Film - Casino Royal (new)

Bond - Craig


----------



## Red_Cloverleaf (Jul 26, 2009)

Goldfinger.


----------



## -Kev- (Oct 30, 2007)

goldfinger, tomorrow never dies for the newer ones. best Bond is Connery imo - as he's the 'yard stick' for the others


----------



## stupidmonkfish (Sep 4, 2006)

Casino Royale for me.

great film imo.


----------



## pre620ti (Nov 25, 2007)

Got them all......

Not got a favourite film and each Bond has given something different.


----------



## david g (Dec 14, 2005)

scooby73 said:


> It has to be 'Live and Let Die'. The boat chase is brilliant!


same here :thumb:


----------



## BIG BAVARIAN (May 7, 2006)

I shall be controversial here and say On her majesty's secret service with george lazenby,reasons being,the fight scenes were very realistic ,the locations were excellent,(they pioneered aerial ski photography on this movie with director peter hunt)the opening scene (when diana rigg speeds away from the beach) lazenby turns to camera and said "This never happened to the other fella" just genius in my book,the music co - written by phil ramone/john barry,telly savalas for camping it up as blofeld and loving it,the aston martin DBS with the "dubbed on" V8 soundtrack (as it was the v6 model they actually used)

My favourite connery era movies, are a tie, between goldfinger and thunderball,with an honourary mention going to from russia with love,with robert shaw and lotte lenya (great villains)

My favourite moore era movie is the spy who loved me,saw this at the cinema in 1977 when i was 9 years old.
When rick sylvester the stuntman doubling for moore on the pre title sequence,skied off that cliff and the union jack parachute opens (watch for the unclipped ski that nearly collapases his canopy,still in the final cut !!)the audience rose to their feet in the theatre and gave it a standing ovation,incidently the stuntman received a $20,000 bonus(a fortune back then !!) for doing that stunt in one take, from cubby broccoli himself.
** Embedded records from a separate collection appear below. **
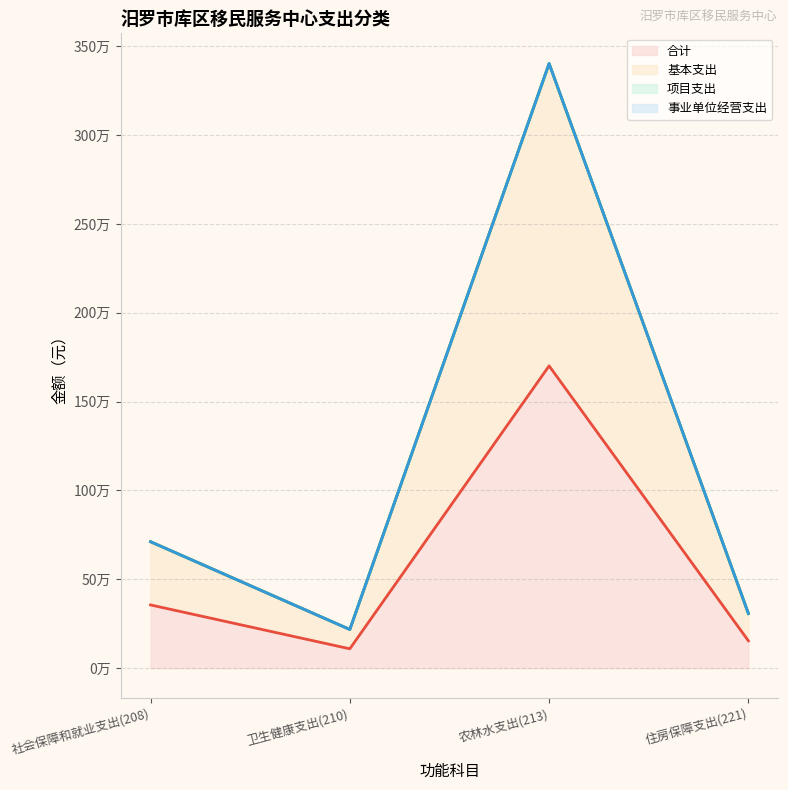

What value does the 合计 series have at 住房保障支出(221)?

153689.8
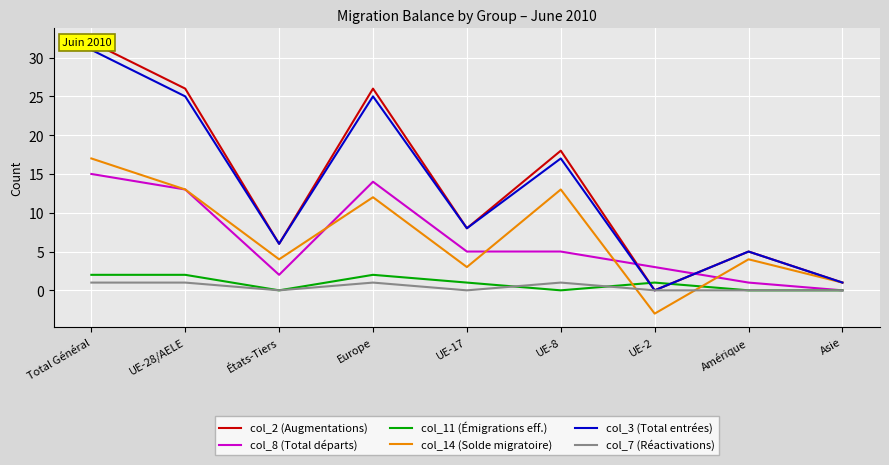

How many lines are shown in the chart?

6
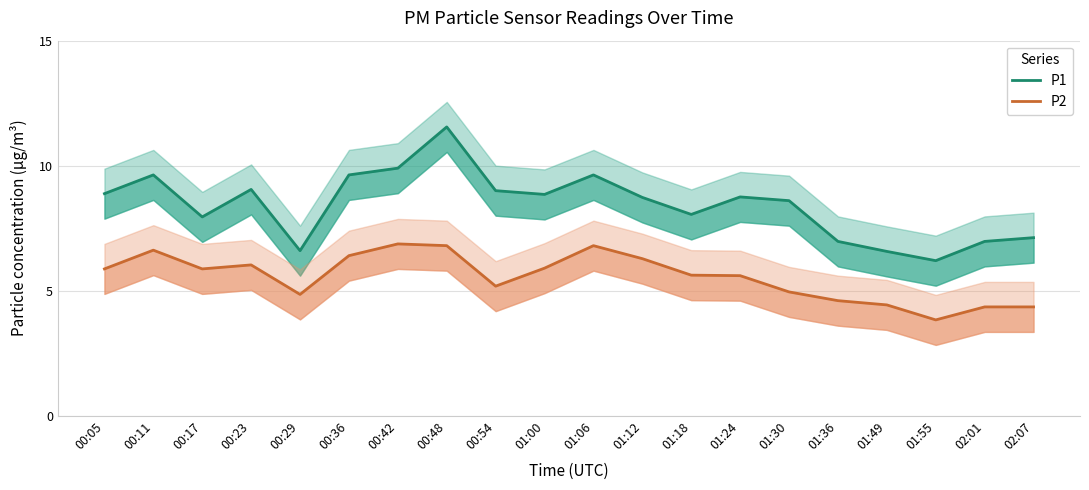

Where does the P1 series first go above 8?

00:05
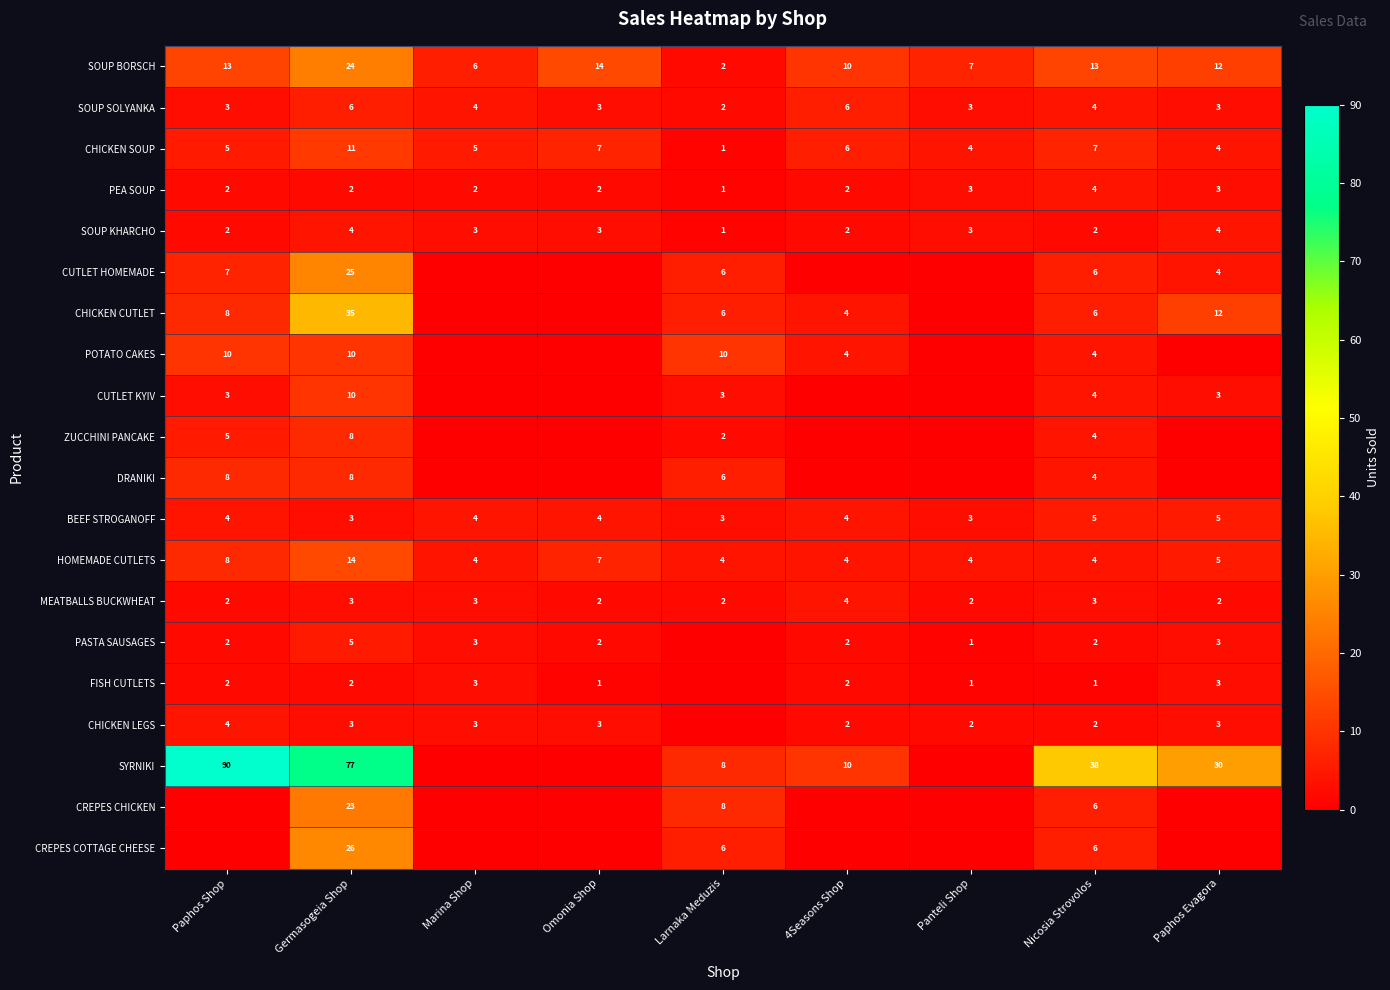

Which has a higher value, Paphos Shop or Panteli Shop?

Paphos Shop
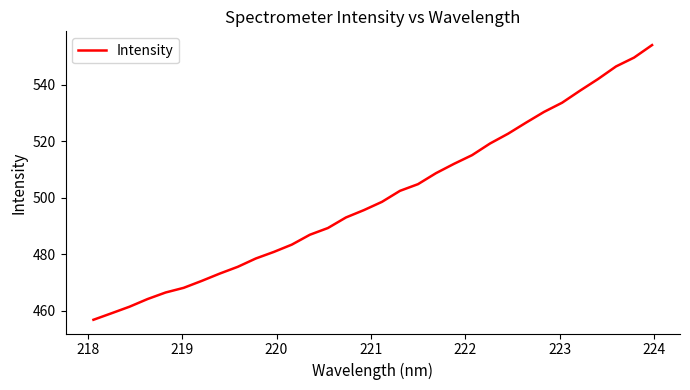

Does the chart display data point markers on the line(s)?

No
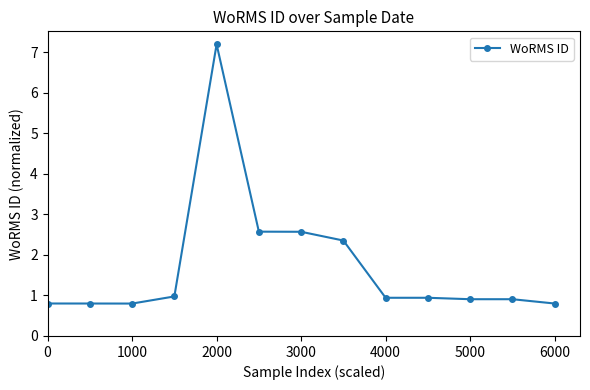

What is the maximum value shown in the chart?

7.2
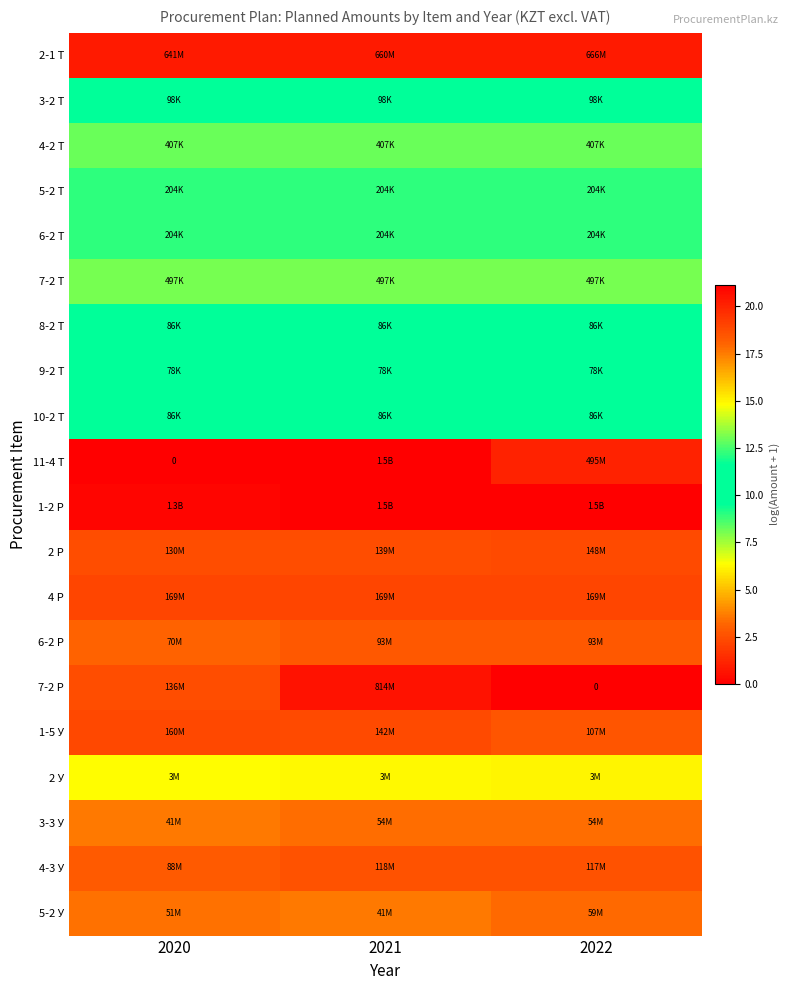

What is the minimum value for 7-2 Т?

13.1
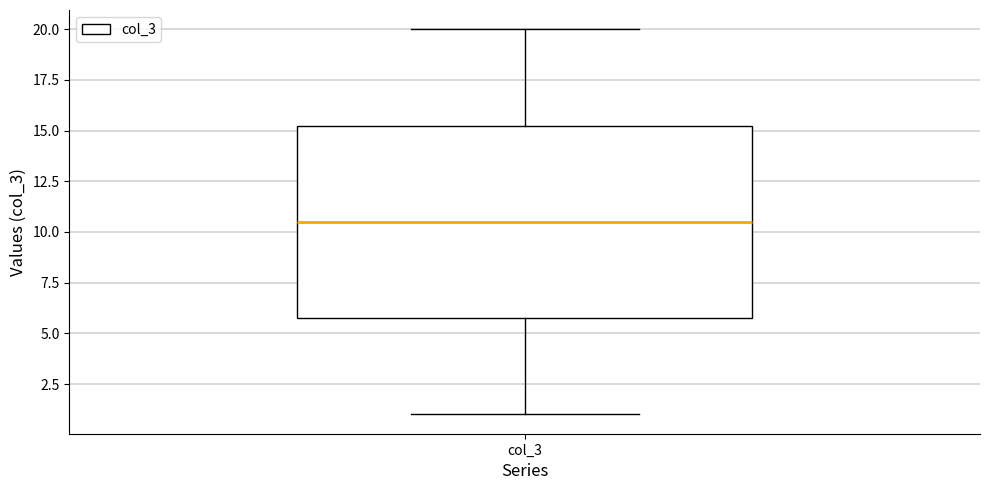

Read this box plot against the y-axis: the position of the median line, the range covered by the box, and the ends of both whiskers. The values are not printed on the chart, so give them approximately, as read against the axis.

median 10.5, box 6.0 to 15.5, whiskers 1.0 to 20.0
Every little boy remembers the lotus esprit too,which is where i get my love of sports car from.


----------



## Skodaw (Mar 19, 2006)

Mine would have to be for your eyes only - the one and only bond film I've ever seen in the cinema-and also the one and only film my dad ever took me to see.
But I love the chase seqeunce with the 2CV and also the exploding espirit!!


----------



## BIG BAVARIAN (May 7, 2006)

Skodaw said:


> Mine would have to be for your eyes only - the one and only bond film I've ever seen in the cinema-and also the one and only film my dad ever took me to see.
> But I love the chase seqeunce with the 2CV and also the exploding espirit!!


Funnily enough that lotus was originally white in the movie,they blew up an empty shell and resprayed it coppertone and fitted it with ski racks, which were never a factory option,but the dealers were inundated with requests for them all the same.


----------



## Rowan83 (Aug 21, 2007)

Personally, i love View to a Kill.

Craig is probably the best bond though, followed by Roger.


----------